Texto fornecido:
☆ ☆ ☆ ☆
Angela Merkel telefonou na quarta-feira a Vladimir Putin a pedir-lhe «responsabilidade» no sentido de exercer uma «influência moderadora» sobre os separatistas pró-russos na Ucrânia,  segundo um comunicado do porta-voz do governo.

O cessar-fogo «deve finalmente ser inteiramente respeitado», lê-se ainda no mesmo comunicado, que é citado pela Lusa, adiantando também que  os dois dirigentes «partilham» a mesma «inquietação» sobre a persistência da violência.

Prova de que o conflito ainda está ativo é que o  novo secretário-geral da NATO, Jens Stoltenberg, disse também ontem, em Bruxelas, que a crise da Ucrânia, a par das ações terroristas do Estado Islâmico, mostram que a Aliança Atlântica continua a ser necessária

Tal é a cisão entre os dois países que, no último fim-de-semana, a  estátua de Vladimir Lenine foi deitada a baixo na cidade de Kharkiv, a segunda maior da Ucrânia.

Embora o cessar-fogo tenha sido anunciado há mais de três semanas, a 5 de setembro, o  primeiro-ministro ucraniano, Arseni Iatseniouk, pediu há uma semana, ao ocidente, para não levantar as sanções contra a Rússia, denunciando mais uma «invasão» no leste ucraniano.
☆ ☆ ☆ ☆
Dados fornecidos:
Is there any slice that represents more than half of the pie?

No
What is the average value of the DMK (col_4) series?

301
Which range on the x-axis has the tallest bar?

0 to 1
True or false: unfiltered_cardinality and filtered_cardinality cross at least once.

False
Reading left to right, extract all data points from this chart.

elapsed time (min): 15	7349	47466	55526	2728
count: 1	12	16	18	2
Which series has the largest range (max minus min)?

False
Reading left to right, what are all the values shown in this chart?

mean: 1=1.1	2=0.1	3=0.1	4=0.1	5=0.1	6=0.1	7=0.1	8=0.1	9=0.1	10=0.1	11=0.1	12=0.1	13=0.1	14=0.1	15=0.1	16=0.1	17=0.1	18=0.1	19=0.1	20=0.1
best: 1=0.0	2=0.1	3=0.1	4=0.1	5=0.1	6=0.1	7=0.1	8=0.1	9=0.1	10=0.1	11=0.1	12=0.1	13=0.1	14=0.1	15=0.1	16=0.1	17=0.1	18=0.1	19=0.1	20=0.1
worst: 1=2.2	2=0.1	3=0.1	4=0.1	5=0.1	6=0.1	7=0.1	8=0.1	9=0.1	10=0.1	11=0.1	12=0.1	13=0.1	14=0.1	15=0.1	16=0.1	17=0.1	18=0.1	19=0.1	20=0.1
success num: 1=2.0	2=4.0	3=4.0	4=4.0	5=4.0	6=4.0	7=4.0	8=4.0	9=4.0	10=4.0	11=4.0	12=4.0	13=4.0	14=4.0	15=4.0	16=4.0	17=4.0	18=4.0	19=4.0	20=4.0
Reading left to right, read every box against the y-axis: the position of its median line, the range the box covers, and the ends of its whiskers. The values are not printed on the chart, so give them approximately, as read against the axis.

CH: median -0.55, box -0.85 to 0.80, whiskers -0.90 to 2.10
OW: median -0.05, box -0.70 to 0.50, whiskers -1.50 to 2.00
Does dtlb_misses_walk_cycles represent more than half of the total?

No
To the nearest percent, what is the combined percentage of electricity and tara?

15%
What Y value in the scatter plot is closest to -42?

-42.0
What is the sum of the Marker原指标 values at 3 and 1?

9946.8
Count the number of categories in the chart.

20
☆ ☆ ☆ ☆
Exercício A: Segundo o texto fornecido, em que cidade foi deitada abaixo a estátua de Vladimir Lenine?
Exercício B: Resuma o texto fornecido em duas frases.
Exercício C: Por favor, reescreva o trecho do texto fornecido começando em "Prova de que" e indo até "maior da Ucrânia.", com "Kharkiv" substituído por "Carcóvia".

Resultado da tarefa A: Em Kharkiv, a segunda maior cidade da Ucrânia.

Resultado da tarefa B: Angela Merkel telefonou a Vladimir Putin para lhe pedir que exercesse uma influência moderadora sobre os separatistas pró-russos na Ucrânia, e o comunicado do governo sublinha que o cessar-fogo deve ser inteiramente respeitado. O conflito continua ativo: o secretário-geral da NATO afirmou que a crise na Ucrânia mostra que a Aliança Atlântica continua a ser necessária, a estátua de Lenine foi derrubada em Kharkiv e o primeiro-ministro ucraniano pediu ao ocidente que não levantasse as sanções contra a Rússia.

Resultado da tarefa C:
Prova de que o conflito ainda está ativo é que o  novo secretário-geral da NATO, Jens Stoltenberg, disse também ontem, em Bruxelas, que a crise da Ucrânia, a par das ações terroristas do Estado Islâmico, mostram que a Aliança Atlântica continua a ser necessária

Tal é a cisão entre os dois países que, no último fim-de-semana, a  estátua de Vladimir Lenine foi deitada a baixo na cidade de Carcóvia, a segunda maior da Ucrânia.